LONDON: Britain’s government yesterday announced plans to privatise more than half of Royal Mail, the state-run postal delivery service, following a major restructuring in recent years triggered by a surge in email use.
Business Secretary Vince Cable told parliament that the coalition government planned to “dispose of a majority stake”, which would include 10 percent of the company being handed to employees in the form of free shares.
Cable, a member of the Liberal Democrats which share power with Prime Minister David Cameron’s Conservatives, said the government would seek to hold an initial public offering (IPO) for Royal Mail shares by the end of the current financial year that ends next March.

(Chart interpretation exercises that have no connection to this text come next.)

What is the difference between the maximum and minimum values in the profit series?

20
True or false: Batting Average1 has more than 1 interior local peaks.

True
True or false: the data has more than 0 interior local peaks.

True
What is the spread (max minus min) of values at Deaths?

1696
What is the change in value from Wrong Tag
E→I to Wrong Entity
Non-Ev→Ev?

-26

“This is logical, it is a commercial decision designed to put Royal Mail’s future onto a long term sustainable basis,” Cable told parliament.
Turkey sells $1.3bn to stabilise lira
ISTANBUL: Turkey’s central bank sold $1.3bn yesterday to prop up the lira as foreign capital that had flooded in earlier this year continued to flee on fears over US monetary policy and domestic political uncertainties.
The move was the second heavy day of intervention this week after a record $2.25bn was thrown at the lira on Monday, bringing total sales for the year to $6.2bn. The lira has fallen almost 9 percent against the dollar since May
International credit rating agency Fitch yesterday said that any prolonged unrest, following two weeks of protests against Prime Minister Tayyip Erdogan last month, could exacerbate market movements and put at risk the sovereign investment grade rating Turkey achieved in November.
Sabic signs $387m plastic plant deal
KHOBAR, Saudi Arabia: Saudi Basic Industries Corp (Sabic) has awarded Spanish firm Dragados a $387m contract to design and build a new 50,000 tonne-per-year polyacetal plant, Sabic said yesterday.
Dragados will start engineering in August and the project for Sabic’s National Methanol Co is due to be completed in the first quarter of 2016, the chemicals company said in a statement.
National Methanol, better known as Ibn Sina, is 50-percent owned by Sabic, one of the world’s largest chemical companies, while Celanese Corp and an affiliate of Duke Energy Corp each have a 25 percent stake.